══ TEXT SEGMENT

Dear UH Friend,
Fall already? It's like someone flipped a switch--suddenly nights are cooler and longer, everyone is back to school, and we're late with this issue of the Humanities magazine. As a friend of the humanities we would like to call your attention to a few articles of particular relevance to Utah Humanities' work across the state.

In St. Louis's First Black Detective we learn about Ira L. Cooper whose story reminds us of a recent Utah Works audio snippet on James Gillespie from the Ogden police department. Both Gillespie and Cooper were successful law enforcement officers who loved their jobs, and the positive changes they were able to make during their long and varied careers. Want to hear more Utahns share their work stories? Visit www.upr.org/programs/utah-works.

════

*THE REQUEST:*
In the Utah Humanities letter, who is the Ogden police department officer featured in a recent Utah Works audio snippet?

══ DATASET RECORDS

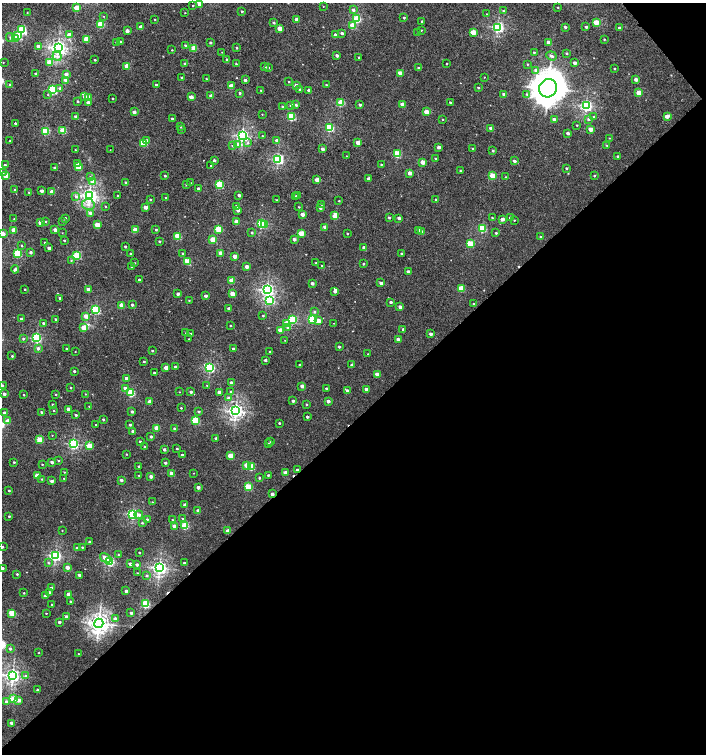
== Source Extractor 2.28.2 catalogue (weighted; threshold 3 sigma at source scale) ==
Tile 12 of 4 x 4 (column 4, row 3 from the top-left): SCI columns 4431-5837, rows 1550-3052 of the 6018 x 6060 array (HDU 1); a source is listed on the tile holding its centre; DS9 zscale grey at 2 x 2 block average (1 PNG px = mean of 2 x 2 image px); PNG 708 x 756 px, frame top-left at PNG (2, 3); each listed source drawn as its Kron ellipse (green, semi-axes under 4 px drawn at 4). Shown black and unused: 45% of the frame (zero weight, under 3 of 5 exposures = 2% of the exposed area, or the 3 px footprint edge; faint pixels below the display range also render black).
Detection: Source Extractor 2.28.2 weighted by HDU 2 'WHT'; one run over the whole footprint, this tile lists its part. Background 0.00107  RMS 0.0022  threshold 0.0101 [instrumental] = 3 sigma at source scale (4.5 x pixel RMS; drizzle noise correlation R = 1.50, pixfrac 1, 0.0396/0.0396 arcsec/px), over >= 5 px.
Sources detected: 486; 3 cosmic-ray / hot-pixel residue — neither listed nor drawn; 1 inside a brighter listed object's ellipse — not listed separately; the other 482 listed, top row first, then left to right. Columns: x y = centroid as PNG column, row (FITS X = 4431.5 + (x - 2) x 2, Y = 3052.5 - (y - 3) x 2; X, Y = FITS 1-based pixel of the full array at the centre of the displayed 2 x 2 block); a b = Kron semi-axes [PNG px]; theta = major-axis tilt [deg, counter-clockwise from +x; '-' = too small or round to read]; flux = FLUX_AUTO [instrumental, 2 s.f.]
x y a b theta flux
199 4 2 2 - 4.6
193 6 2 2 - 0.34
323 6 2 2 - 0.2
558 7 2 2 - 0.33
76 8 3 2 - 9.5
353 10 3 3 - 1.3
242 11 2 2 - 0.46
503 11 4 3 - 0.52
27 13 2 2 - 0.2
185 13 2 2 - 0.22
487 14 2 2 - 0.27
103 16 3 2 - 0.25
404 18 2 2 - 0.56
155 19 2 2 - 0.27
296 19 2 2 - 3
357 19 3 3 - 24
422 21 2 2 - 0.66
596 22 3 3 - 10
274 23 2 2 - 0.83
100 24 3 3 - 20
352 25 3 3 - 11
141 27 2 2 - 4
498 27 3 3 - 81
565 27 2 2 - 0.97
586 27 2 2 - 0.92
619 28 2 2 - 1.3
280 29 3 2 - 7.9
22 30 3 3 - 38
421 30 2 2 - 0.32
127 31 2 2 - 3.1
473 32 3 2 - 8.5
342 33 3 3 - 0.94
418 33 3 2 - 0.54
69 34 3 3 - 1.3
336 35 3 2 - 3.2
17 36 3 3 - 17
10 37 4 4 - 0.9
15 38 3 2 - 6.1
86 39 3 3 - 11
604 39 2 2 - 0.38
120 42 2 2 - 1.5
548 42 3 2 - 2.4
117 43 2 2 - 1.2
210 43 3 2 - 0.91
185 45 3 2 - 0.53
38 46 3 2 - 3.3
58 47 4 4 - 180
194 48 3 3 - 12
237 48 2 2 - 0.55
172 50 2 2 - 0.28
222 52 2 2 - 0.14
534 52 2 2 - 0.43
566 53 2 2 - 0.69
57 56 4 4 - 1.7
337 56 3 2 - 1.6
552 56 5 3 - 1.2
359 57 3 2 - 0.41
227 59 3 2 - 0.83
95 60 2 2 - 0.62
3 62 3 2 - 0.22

════

*RESULT FOR THIS TASK:*
James Gillespie